A unidade de Cuidados Intensivos do Hospital de São João, no Porto, está habituada a dar assistência diária a doentes graves – e a confrontar-se com a perda – mas nunca tinha assistido à morte e à vida deitadas na mesma cama.
"A frase que espelha bem o que a equipa sentia era ‘este bebé está sozinho’ e as enfermeiras não queriam nada que o bebé se sentisse sozinho. Porque uma mãe viva anda, fala e o bebé ‘in utero’ apercebe-se de todos estes ruídos e movimentos; ali tínhamos um corpo morto, sem nenhum estímulo", começou por dizer Teresa Honrado, diretora do serviço de Medicina Intensiva.
"Não querendo substituir a mãe, as enfermeiras falavam muito com a doente durante os cuidados de higiene e durante todo o dia a Catarina tinha sempre uma enfermeira ao lado dela, a acariciar a barriga e a pôr música na barriga com os auscultadores – as canções preferidas da mãe e músicas tranquilizadoras do género das ondas do mar –, de forma a que este bebé fosse sendo estimulado e não se sentisse sozinho. A televisão também estava sempre ligada", conta.
"O pai também estava todos os dias presente, a acariciar a barriga e a falar para o bebé. Até queria saber quando é que lhe podia comprar roupinha, mas para já dissemos que a roupa de um prematuro é tão pequenina que nós temos aqui no hospital", acrescenta Hercília Guimarães, do serviço de Neonatologia.

■ TAREFAS A REALIZAR:
1. Segundo o excerto sobre o bebé nos Cuidados Intensivos, que cargo ocupa Teresa Honrado?
2. Retome o excerto sobre o bebé nos Cuidados Intensivos do Hospital de São João, escrevendo a continuação a partir da sua última frase.
As linhas não têm qualquer relação com o excerto.

■ MATERIAL APRESENTADO:
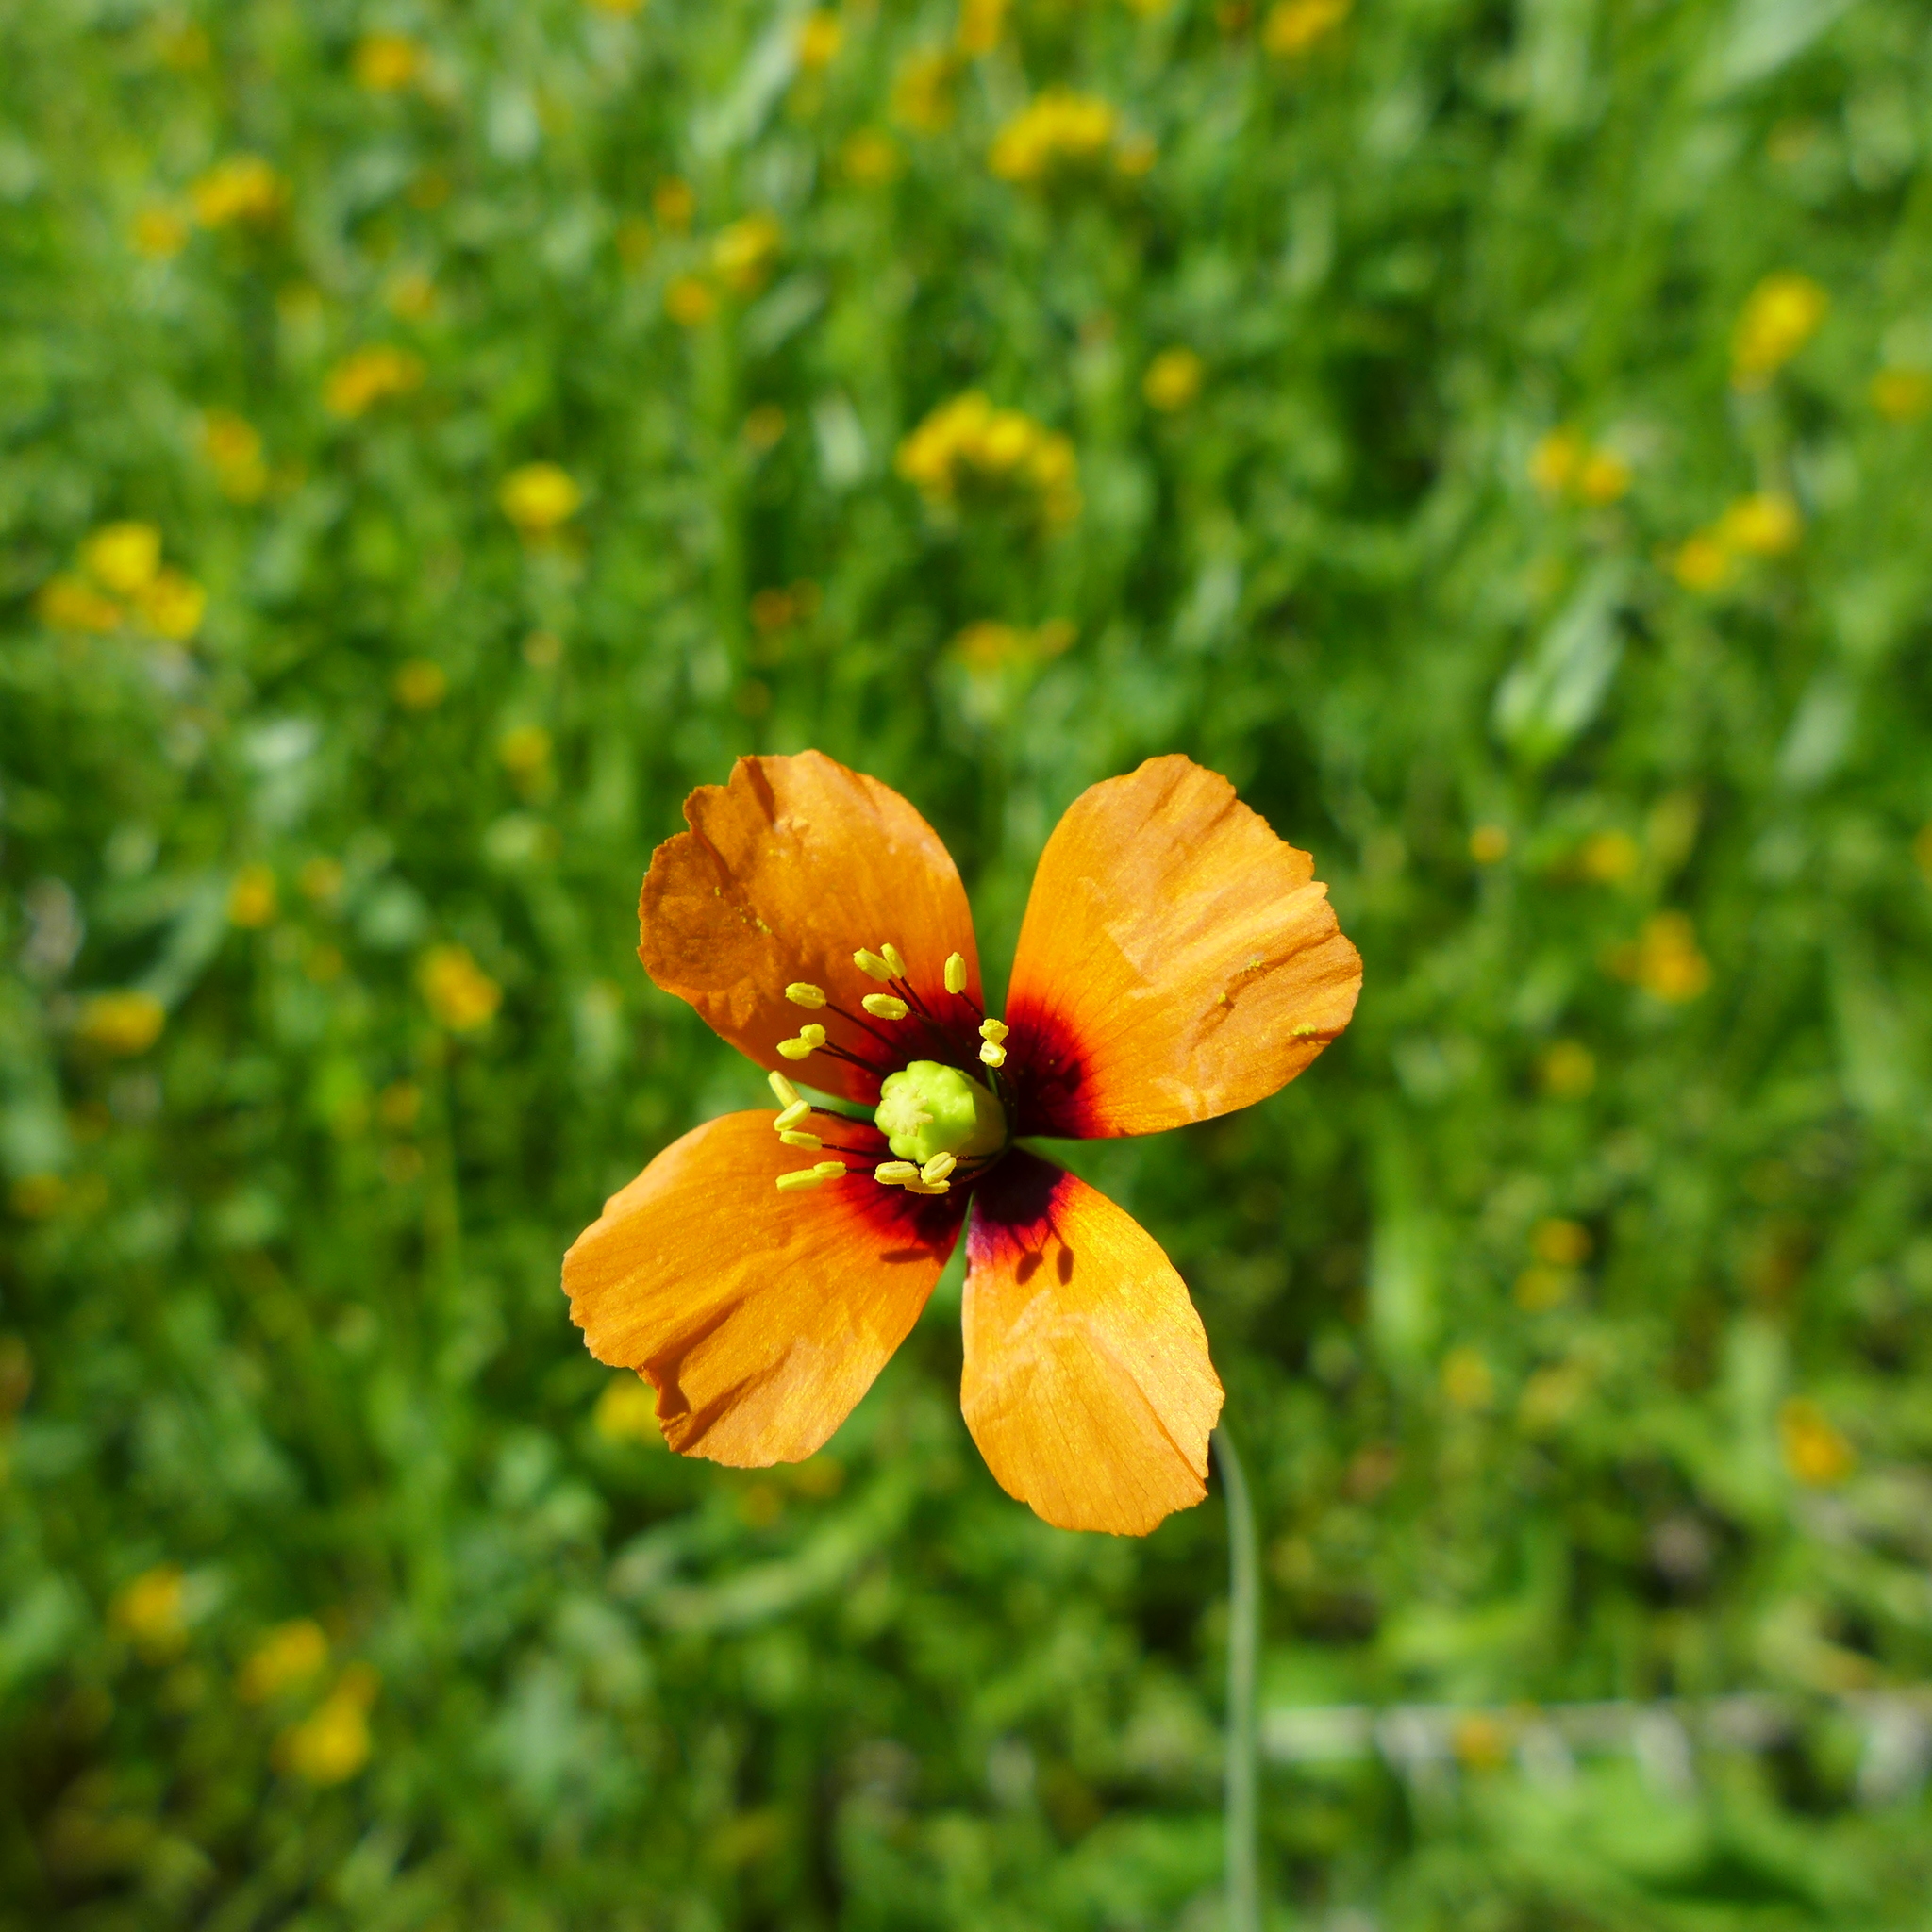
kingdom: Plantae
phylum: Tracheophyta
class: Magnoliopsida
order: Ranunculales
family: Papaveraceae
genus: Stylomecon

■ RESPOSTAS NUMERADAS:
1. É diretora do serviço de Medicina Intensiva.

2.
"Neste caso, o grande desafio era manter as condições do corpo materno, porque uma doente em morte cerebral está sempre sujeita a complicações próprias desse estado. Tínhamos de assegurar a ventilação da mãe, a circulação da mãe, as tensões, a oxigenação do bebé e corrigir as alterações metabólicas, nomeadamente dos iões e do sódio", acrescenta a diretora dos Cuidados Intensivos, que todos os dias controlava os valores "através de uma monitorização invasiva.
"Não se tratava de medir as tensões de cinco em cinco minutos, mas de ter uma onda de cada batimento cardíaco, ter todos os valores de oxigenação minuto a minuto. E sempre que detetávamos alterações endócrinas substituíamos essas carências com fármacos, para que nada faltasse ao bebé".
A equipa multidisciplinar reunia todas as semanas para avaliar Salvador e "a dada altura estava também presente a psicóloga que acompanhou o pai do bebé e que o fez visitar a unidade de Neonatologia para ele se confrontar com a realidade que ia enfrentar", partilha ainda Teresa Honrado sobre o acompanhamento dado a Bruno Sapolo, o namorado de Catarina Sequeira, a canoísta de 27 anos que entrou em coma depois de um ataque agudo de asma, no dia 20 de dezembro passado.
Seis dias depois, às 18 semanas de gestação, foi declarada a morte cerebral da jovem e no dia 1 de fevereiro esta foi transferida do Hospital de Vila Nova de Gaia para o Hospital de São João.
"Quando chegou fizemos ecografias, ouvimo-lo todos os dias e, a partir das 28 semanas, passámos a fazer exames também ao coração do bebé, à frequência cardíaca, ver diariamente se Catarina tinha contrações… o bebé fez inclusivamente uma ressonância magnética para avaliarmos a parte imagiológica cerebral e nunca nos deu sinal de que alguma coisa estivesse a correr mal", conta Marina Moucho, do serviço de Obstetrícia do hospital.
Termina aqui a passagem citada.